▸ Directions for this task
Transcribe every line of the listing below character for character, leaving out the picture markers.
-- -- --
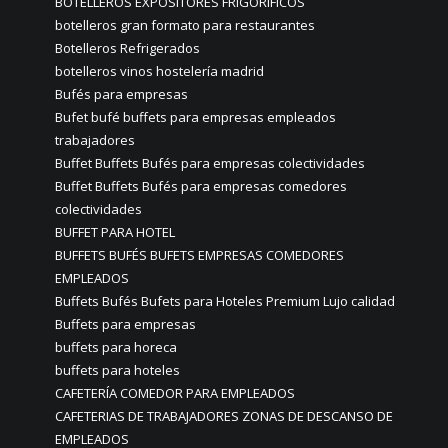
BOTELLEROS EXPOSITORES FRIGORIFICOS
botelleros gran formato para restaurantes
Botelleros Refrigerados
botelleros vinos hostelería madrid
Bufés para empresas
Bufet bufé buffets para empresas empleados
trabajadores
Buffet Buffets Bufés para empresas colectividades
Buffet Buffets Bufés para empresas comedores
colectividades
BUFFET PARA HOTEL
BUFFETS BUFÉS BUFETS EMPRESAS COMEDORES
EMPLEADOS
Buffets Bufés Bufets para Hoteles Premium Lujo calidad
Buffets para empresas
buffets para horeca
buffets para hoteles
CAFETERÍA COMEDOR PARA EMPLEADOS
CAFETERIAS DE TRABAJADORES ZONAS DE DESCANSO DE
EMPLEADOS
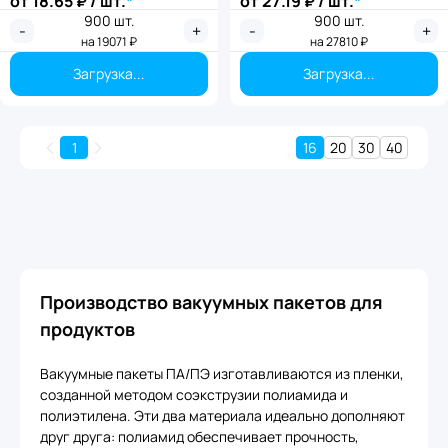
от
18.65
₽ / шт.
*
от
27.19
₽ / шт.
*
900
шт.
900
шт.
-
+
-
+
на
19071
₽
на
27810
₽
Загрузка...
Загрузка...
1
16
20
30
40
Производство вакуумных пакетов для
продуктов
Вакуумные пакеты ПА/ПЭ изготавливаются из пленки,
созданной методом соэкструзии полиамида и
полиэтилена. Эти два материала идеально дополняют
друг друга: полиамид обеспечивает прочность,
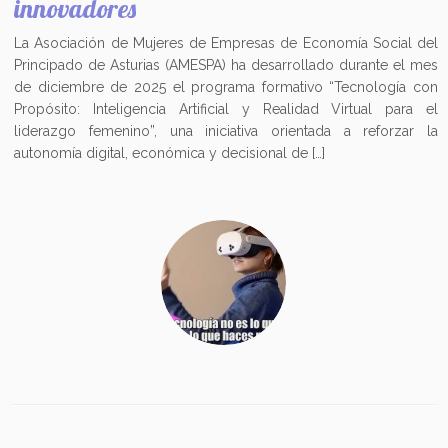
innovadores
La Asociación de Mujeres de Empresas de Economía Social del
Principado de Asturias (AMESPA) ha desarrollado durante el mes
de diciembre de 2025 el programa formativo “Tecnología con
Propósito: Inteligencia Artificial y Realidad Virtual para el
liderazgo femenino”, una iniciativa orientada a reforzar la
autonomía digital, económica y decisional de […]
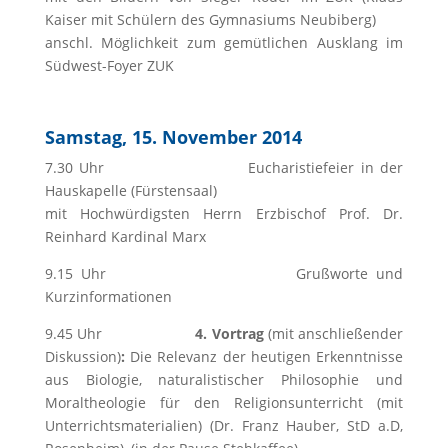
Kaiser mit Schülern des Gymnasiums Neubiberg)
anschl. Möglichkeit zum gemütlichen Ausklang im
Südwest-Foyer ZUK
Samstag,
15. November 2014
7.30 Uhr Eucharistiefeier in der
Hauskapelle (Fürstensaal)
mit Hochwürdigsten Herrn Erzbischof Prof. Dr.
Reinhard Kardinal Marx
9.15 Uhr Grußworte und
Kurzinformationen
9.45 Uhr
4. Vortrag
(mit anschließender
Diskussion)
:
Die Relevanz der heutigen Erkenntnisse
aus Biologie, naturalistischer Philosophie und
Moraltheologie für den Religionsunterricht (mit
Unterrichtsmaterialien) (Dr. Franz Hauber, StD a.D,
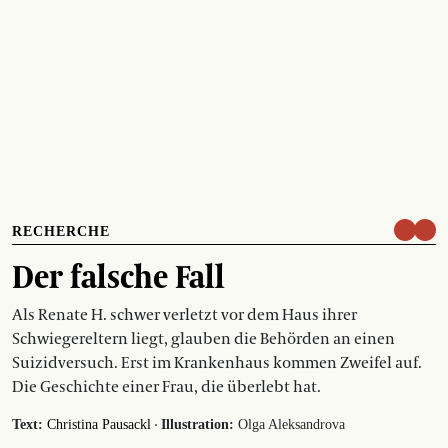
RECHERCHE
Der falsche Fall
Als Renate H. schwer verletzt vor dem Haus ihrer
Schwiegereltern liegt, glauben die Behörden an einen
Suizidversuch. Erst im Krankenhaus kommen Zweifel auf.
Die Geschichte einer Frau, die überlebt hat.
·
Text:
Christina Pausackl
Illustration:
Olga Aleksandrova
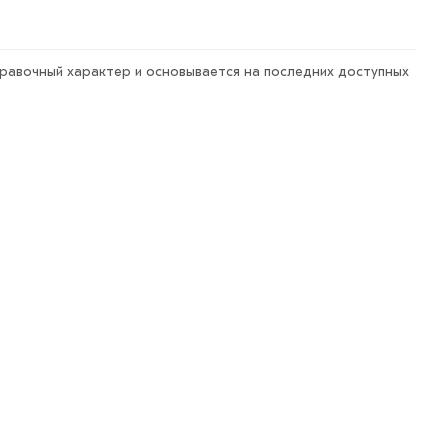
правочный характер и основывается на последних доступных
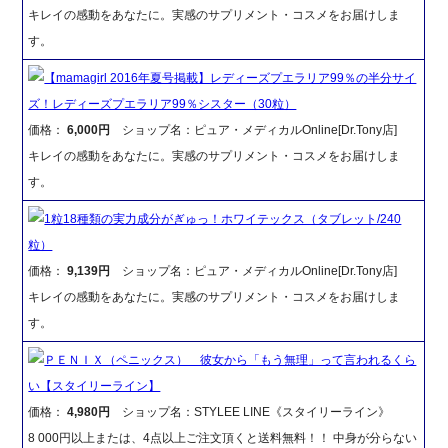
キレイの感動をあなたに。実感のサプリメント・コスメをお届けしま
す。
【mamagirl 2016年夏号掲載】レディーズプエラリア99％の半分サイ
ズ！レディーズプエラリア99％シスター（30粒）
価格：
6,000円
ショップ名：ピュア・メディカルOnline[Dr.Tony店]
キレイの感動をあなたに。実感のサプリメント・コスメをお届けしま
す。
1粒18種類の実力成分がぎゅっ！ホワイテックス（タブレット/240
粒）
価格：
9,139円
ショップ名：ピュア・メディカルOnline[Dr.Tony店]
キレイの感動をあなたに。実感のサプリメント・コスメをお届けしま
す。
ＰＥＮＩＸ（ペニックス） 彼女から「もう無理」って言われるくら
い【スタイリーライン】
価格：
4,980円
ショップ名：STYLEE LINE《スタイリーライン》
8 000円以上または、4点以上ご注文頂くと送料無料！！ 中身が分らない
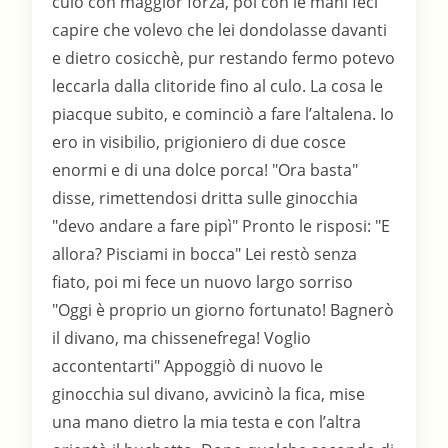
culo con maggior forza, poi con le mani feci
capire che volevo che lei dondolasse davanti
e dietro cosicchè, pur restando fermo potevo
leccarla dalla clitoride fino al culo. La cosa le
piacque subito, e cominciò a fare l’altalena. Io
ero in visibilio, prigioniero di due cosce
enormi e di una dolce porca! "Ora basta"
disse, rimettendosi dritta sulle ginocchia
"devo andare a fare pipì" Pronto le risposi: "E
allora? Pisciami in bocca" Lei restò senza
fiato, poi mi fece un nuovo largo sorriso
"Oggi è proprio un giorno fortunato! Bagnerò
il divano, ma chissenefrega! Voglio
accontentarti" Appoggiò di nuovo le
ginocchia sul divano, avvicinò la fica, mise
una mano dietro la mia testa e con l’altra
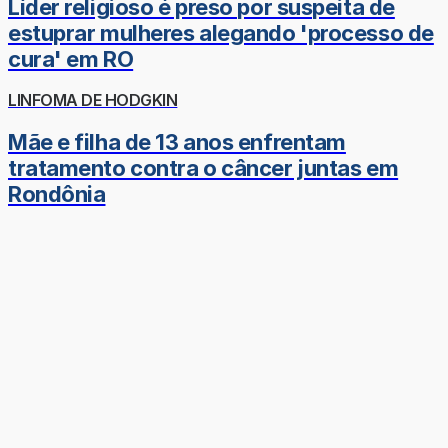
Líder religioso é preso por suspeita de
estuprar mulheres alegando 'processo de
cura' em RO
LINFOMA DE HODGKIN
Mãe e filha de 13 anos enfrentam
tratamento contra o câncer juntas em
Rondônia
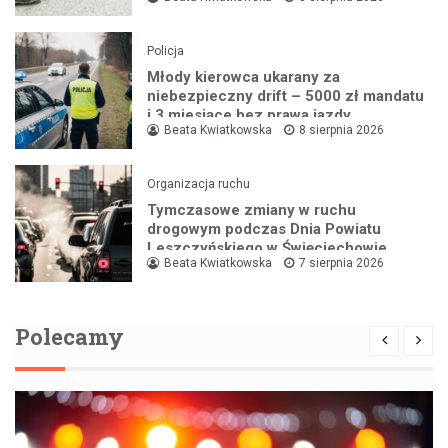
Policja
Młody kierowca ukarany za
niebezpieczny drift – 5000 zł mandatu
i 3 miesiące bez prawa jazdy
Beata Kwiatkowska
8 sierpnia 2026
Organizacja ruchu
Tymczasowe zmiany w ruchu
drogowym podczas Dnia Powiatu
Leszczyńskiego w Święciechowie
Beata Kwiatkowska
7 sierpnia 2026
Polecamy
-- -- --
▸ Solution
BOTELLEROS EXPOSITORES FRIGORIFICOS
botelleros gran formato para restaurantes
Botelleros Refrigerados
botelleros vinos hostelería madrid
Bufés para empresas
Bufet bufé buffets para empresas empleados
trabajadores
Buffet Buffets Bufés para empresas colectividades
Buffet Buffets Bufés para empresas comedores
colectividades
BUFFET PARA HOTEL
BUFFETS BUFÉS BUFETS EMPRESAS COMEDORES
EMPLEADOS
Buffets Bufés Bufets para Hoteles Premium Lujo calidad
Buffets para empresas
buffets para horeca
buffets para hoteles
CAFETERÍA COMEDOR PARA EMPLEADOS
CAFETERIAS DE TRABAJADORES ZONAS DE DESCANSO DE
EMPLEADOS
от
18.65
₽ / шт.
*
от
27.19
₽ / шт.
*
900
шт.
900
шт.
-
+
-
+
на
19071
₽
на
27810
₽
Загрузка...
Загрузка...
1
16
20
30
40
Производство вакуумных пакетов для
продуктов
Вакуумные пакеты ПА/ПЭ изготавливаются из пленки,
созданной методом соэкструзии полиамида и
полиэтилена. Эти два материала идеально дополняют
друг друга: полиамид обеспечивает прочность,
innovadores
La Asociación de Mujeres de Empresas de Economía Social del
Principado de Asturias (AMESPA) ha desarrollado durante el mes
de diciembre de 2025 el programa formativo “Tecnología con
Propósito: Inteligencia Artificial y Realidad Virtual para el
liderazgo femenino”, una iniciativa orientada a reforzar la
autonomía digital, económica y decisional de […]
Kaiser mit Schülern des Gymnasiums Neubiberg)
anschl. Möglichkeit zum gemütlichen Ausklang im
Südwest-Foyer ZUK
Samstag,
15. November 2014
7.30 Uhr Eucharistiefeier in der
Hauskapelle (Fürstensaal)
mit Hochwürdigsten Herrn Erzbischof Prof. Dr.
Reinhard Kardinal Marx
9.15 Uhr Grußworte und
Kurzinformationen
9.45 Uhr
4. Vortrag
(mit anschließender
Diskussion)
:
Die Relevanz der heutigen Erkenntnisse
aus Biologie, naturalistischer Philosophie und
Moraltheologie für den Religionsunterricht (mit
Unterrichtsmaterialien) (Dr. Franz Hauber, StD a.D,
RECHERCHE
Der falsche Fall
Als Renate H. schwer verletzt vor dem Haus ihrer
Schwiegereltern liegt, glauben die Behörden an einen
Suizidversuch. Erst im Krankenhaus kommen Zweifel auf.
Die Geschichte einer Frau, die überlebt hat.
·
Text:
Christina Pausackl
Illustration:
Olga Aleksandrova
правочный характер и основывается на последних доступных
キレイの感動をあなたに。実感のサプリメント・コスメをお届けしま
す。
【mamagirl 2016年夏号掲載】レディーズプエラリア99％の半分サイ
ズ！レディーズプエラリア99％シスター（30粒）
価格：
6,000円
ショップ名：ピュア・メディカルOnline[Dr.Tony店]
キレイの感動をあなたに。実感のサプリメント・コスメをお届けしま
す。
1粒18種類の実力成分がぎゅっ！ホワイテックス（タブレット/240
粒）
価格：
9,139円
ショップ名：ピュア・メディカルOnline[Dr.Tony店]
キレイの感動をあなたに。実感のサプリメント・コスメをお届けしま
す。
ＰＥＮＩＸ（ペニックス） 彼女から「もう無理」って言われるくら
い【スタイリーライン】
価格：
4,980円
ショップ名：STYLEE LINE《スタイリーライン》
8 000円以上または、4点以上ご注文頂くと送料無料！！ 中身が分らない
culo con maggior forza, poi con le mani feci
capire che volevo che lei dondolasse davanti
e dietro cosicchè, pur restando fermo potevo
leccarla dalla clitoride fino al culo. La cosa le
piacque subito, e cominciò a fare l’altalena. Io
ero in visibilio, prigioniero di due cosce
enormi e di una dolce porca! "Ora basta"
disse, rimettendosi dritta sulle ginocchia
"devo andare a fare pipì" Pronto le risposi: "E
allora? Pisciami in bocca" Lei restò senza
fiato, poi mi fece un nuovo largo sorriso
"Oggi è proprio un giorno fortunato! Bagnerò
il divano, ma chissenefrega! Voglio
accontentarti" Appoggiò di nuovo le
ginocchia sul divano, avvicinò la fica, mise
una mano dietro la mia testa e con l’altra
Líder religioso é preso por suspeita de
estuprar mulheres alegando 'processo de
cura' em RO
LINFOMA DE HODGKIN
Mãe e filha de 13 anos enfrentam
tratamento contra o câncer juntas em
Rondônia
Policja
Młody kierowca ukarany za
niebezpieczny drift – 5000 zł mandatu
i 3 miesiące bez prawa jazdy
Beata Kwiatkowska
8 sierpnia 2026
Organizacja ruchu
Tymczasowe zmiany w ruchu
drogowym podczas Dnia Powiatu
Leszczyńskiego w Święciechowie
Beata Kwiatkowska
7 sierpnia 2026
Polecamy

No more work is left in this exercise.